Mendelow A D, Teasdale G, Jennett B, Bryden J, Hessett C, Murray G
Br Med J (Clin Res Ed). 1983 Oct 22;287(6400):1173-6. doi: 10.1136/bmj.287.6400.1173.
A study was conducted to estimate the risk that an adult (age 15 or over) will develop a surgically significant intracranial haematoma after a head injury. Two simple features were used that can be recognised by clinicians with minimal training: a skull fracture and the conscious level. The risks were calculated from samples of 545 patients with haematomas, 2773 head injured patients in accident and emergency departments, and 2783 head injured patients in primary surgical wards. With radiological evidence of skull fracture and any impairment of consciousness (including disorientation) one patient in four in an accident and emergency department or primary surgical ward will develop a haematoma. With no skull fracture and preserved orientation the risk to a patient in an accident and emergency department is one in 6000. The use of risk levels as a basis for decision making about head injured patients may result in fewer haematomas being detected too late and savings of resources by reducing the admission and investigation of low risk categories of patients.

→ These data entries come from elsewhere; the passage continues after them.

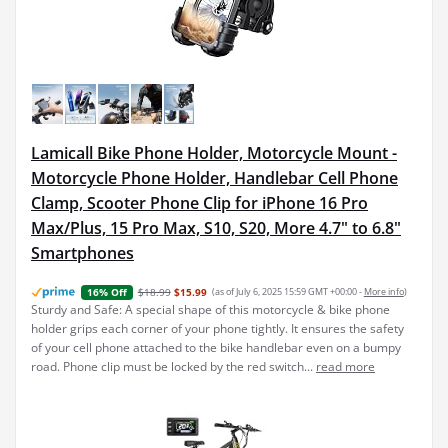
Lamicall Bike Phone Holder, Motorcycle Mount -
Motorcycle Phone Holder, Handlebar Cell Phone
Clamp, Scooter Phone Clip for iPhone 16 Pro
Max/Plus, 15 Pro Max, S10, S20, More 4.7" to 6.8"
Smartphones
$18.99
$15.99
(as of July 6, 2025 15:59 GMT +00:00 -
More info
)
16% Off
Sturdy and Safe: A special shape of this motorcycle & bike phone
holder grips each corner of your phone tightly. It ensures the safety
of your cell phone attached to the bike handlebar even on a bumpy
road. Phone clip must be locked by the red switch...
read more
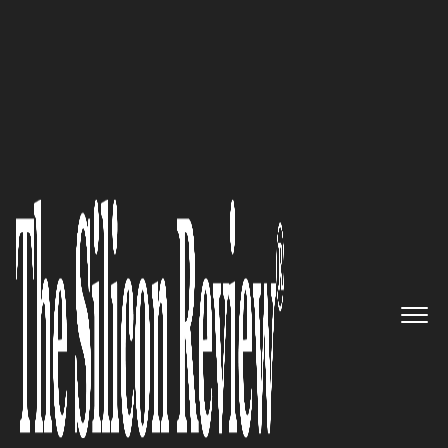
30 Fastest Growing Private Companies to Watch
2024
A market-leading pure play
data consultancy, dedicated to
leveraging data to drive
exceptional outcomes for
clients:
Dufrain
The Silicon Review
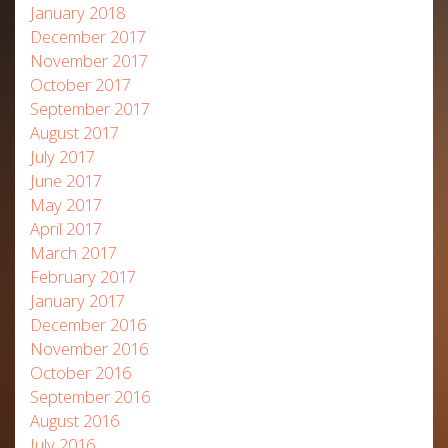
January 2018
December 2017
November 2017
October 2017
September 2017
August 2017
July 2017
June 2017
May 2017
April 2017
March 2017
February 2017
January 2017
December 2016
November 2016
October 2016
September 2016
August 2016
July 2016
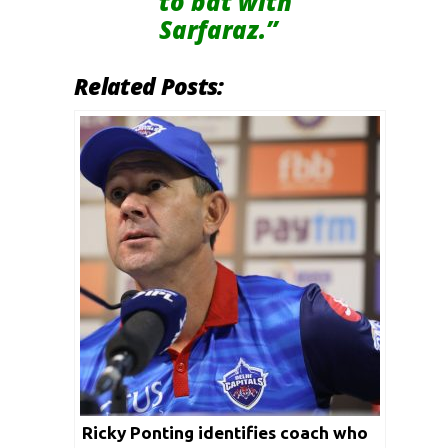
to bat with
Sarfaraz.”
Related Posts:
Ricky Ponting identifies coach who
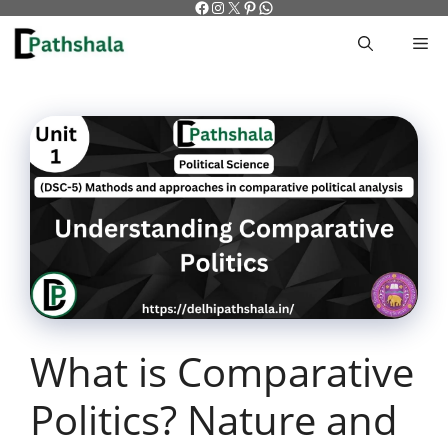
Facebook
Instagram
X
Pinterest
WhatsApp
Skip
to
M
content
What is Comparative
Politics? Nature and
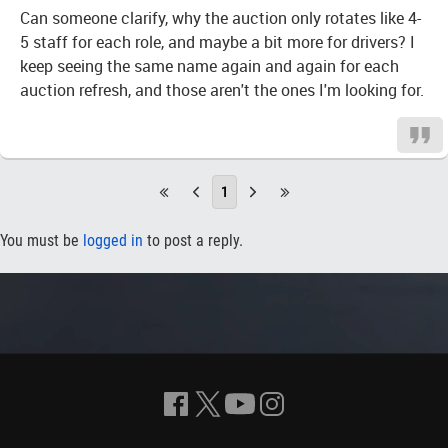
Can someone clarify, why the auction only rotates like 4-
5 staff for each role, and maybe a bit more for drivers? I
keep seeing the same name again and again for each
auction refresh, and those aren't the ones I'm looking for.
1
You must be
logged in
to post a reply.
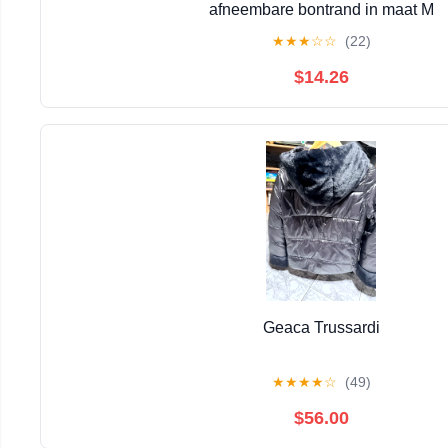
afneembare bontrand in maat M
★
★
★
☆
☆
(22)
$14.26
Geaca Trussardi
★
★
★
★
☆
(49)
$56.00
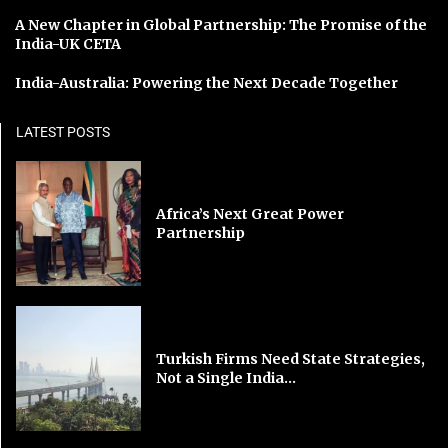
A New Chapter in Global Partnership: The Promise of the
India-UK CETA
India-Australia: Powering the Next Decade Together
LATEST POSTS
Africa’s Next Great Power
Partnership
Turkish Firms Need State Strategies,
Not a Single India...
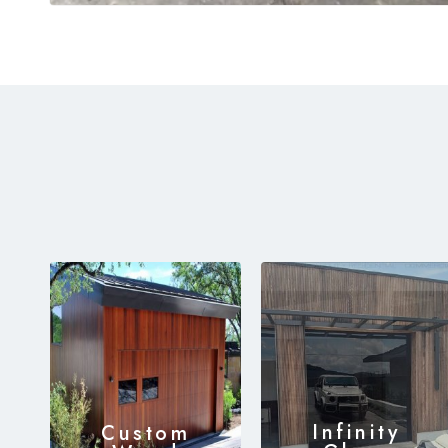
Infinity
Custom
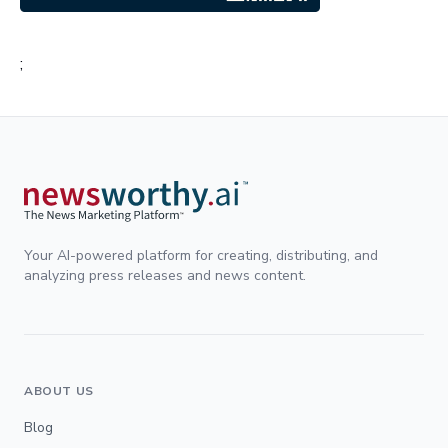
;
Your AI-powered platform for creating, distributing, and
analyzing press releases and news content.
ABOUT US
Blog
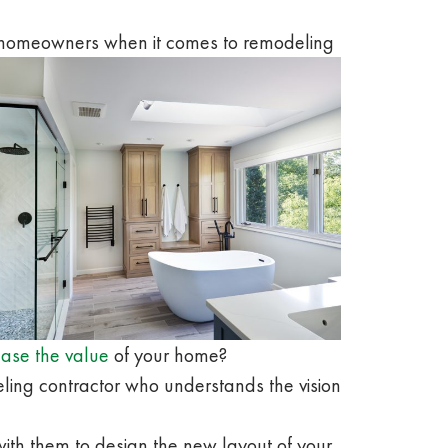
a homeowners when it comes to remodeling
ease the value
of your home?
eling contractor who understands the vision
th them to design the new layout of your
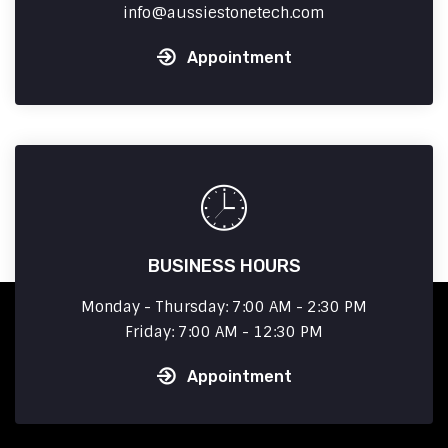
info
aussiestonetech.com
Appointment
BUSINESS HOURS
Monday - Thursday: 7:00 AM - 2:30 PM
Friday: 7:00 AM - 12:30 PM
Appointment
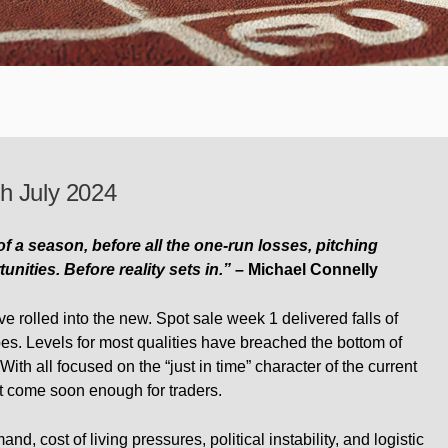
h July 2024
 of a season, before all the one-run losses, pitching
ities. Before reality sets in.” –
Michael Connelly
e rolled into the new. Spot sale week 1 delivered falls of
pes. Levels for most qualities have breached the bottom of
 With all focused on the “just in time” character of the current
t come soon enough for traders.
, cost of living pressures, political instability, and logistic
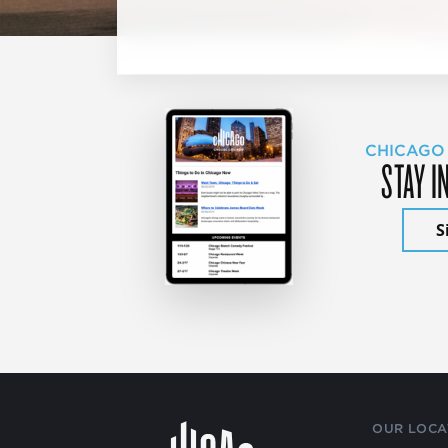
CHICAGO
STAY I
S
OUR LOCA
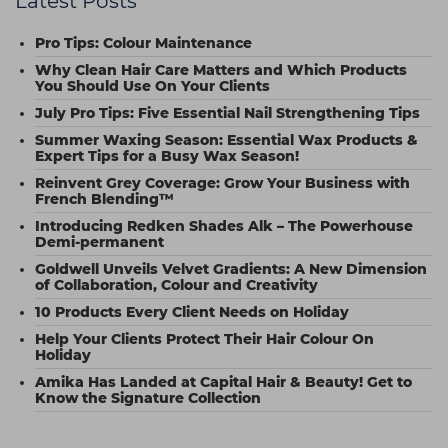
Latest Posts
Pro Tips: Colour Maintenance
Why Clean Hair Care Matters and Which Products
You Should Use On Your Clients
July Pro Tips: Five Essential Nail Strengthening Tips
Summer Waxing Season: Essential Wax Products &
Expert Tips for a Busy Wax Season!
Reinvent Grey Coverage: Grow Your Business with
French Blending™
Introducing Redken Shades Alk – The Powerhouse
Demi-permanent
Goldwell Unveils Velvet Gradients: A New Dimension
of Collaboration, Colour and Creativity
10 Products Every Client Needs on Holiday
Help Your Clients Protect Their Hair Colour On
Holiday
Amika Has Landed at Capital Hair & Beauty! Get to
Know the Signature Collection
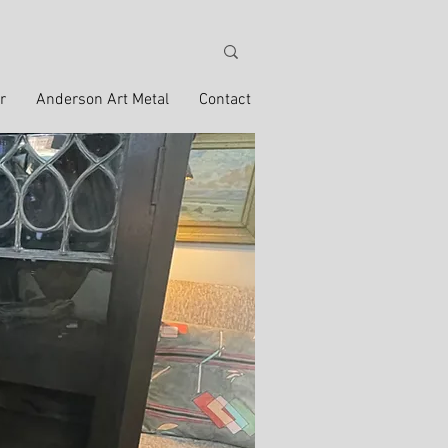
r
Anderson Art Metal
Contact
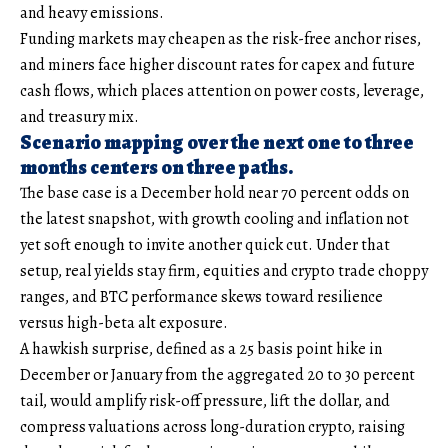
and heavy emissions.
Funding markets may cheapen as the risk-free anchor rises,
and miners face higher discount rates for capex and future
cash flows, which places attention on power costs, leverage,
and treasury mix.
Scenario mapping over the next one to three
months centers on three paths.
The base case is a December hold near 70 percent odds on
the latest snapshot, with growth cooling and inflation not
yet soft enough to invite another quick cut. Under that
setup, real yields stay firm, equities and crypto trade choppy
ranges, and BTC performance skews toward resilience
versus high-beta alt exposure.
A hawkish surprise, defined as a 25 basis point hike in
December or January from the aggregated 20 to 30 percent
tail, would amplify risk-off pressure, lift the dollar, and
compress valuations across long-duration crypto, raising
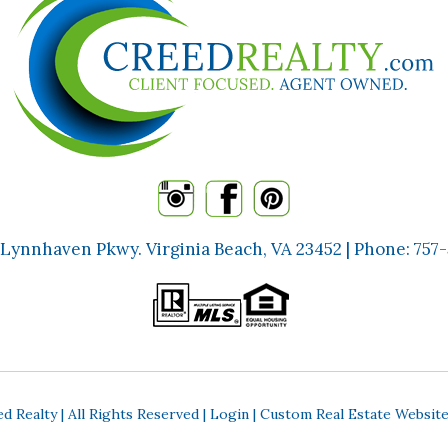
 Lynnhaven Pkwy. Virginia Beach, VA 23452 | Phone:
757
d Realty | All Rights Reserved |
Login
| Custom Real Estate Websit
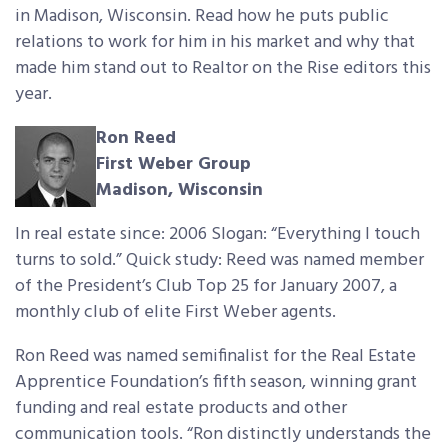
in Madison, Wisconsin. Read how he puts public
relations to work for him in his market and why that
made him stand out to Realtor on the Rise editors this
year.
Ron Reed
First Weber Group
Madison, Wisconsin
In real estate since: 2006 Slogan: “Everything I touch
turns to sold.” Quick study: Reed was named member
of the President’s Club Top 25 for January 2007, a
monthly club of elite First Weber agents.
Ron Reed was named semifinalist for the Real Estate
Apprentice Foundation’s fifth season, winning grant
funding and real estate products and other
communication tools. “Ron distinctly understands the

一项研究旨在评估成年人(15岁及以上)头部受伤后发生具有手术指征的颅内血肿的风险。研究使用了两个简单的特征,经过最少培训的临床医生即可识别:颅骨骨折和意识水平。风险是根据545例血肿患者、2773例事故和急诊科头部受伤患者以及2783例初级外科病房头部受伤患者的样本计算得出的。有颅骨骨折的放射学证据且有意识障碍(包括定向障碍)的情况下,事故和急诊科或初级外科病房中每四名患者中有一名会发生血肿。没有颅骨骨折且定向正常的情况下,事故和急诊科患者发生血肿的风险为六千分之一。将风险水平作为头部受伤患者决策的依据,可能会减少因发现血肿过晚而导致的情况,并通过减少低风险患者的入院和检查来节省资源。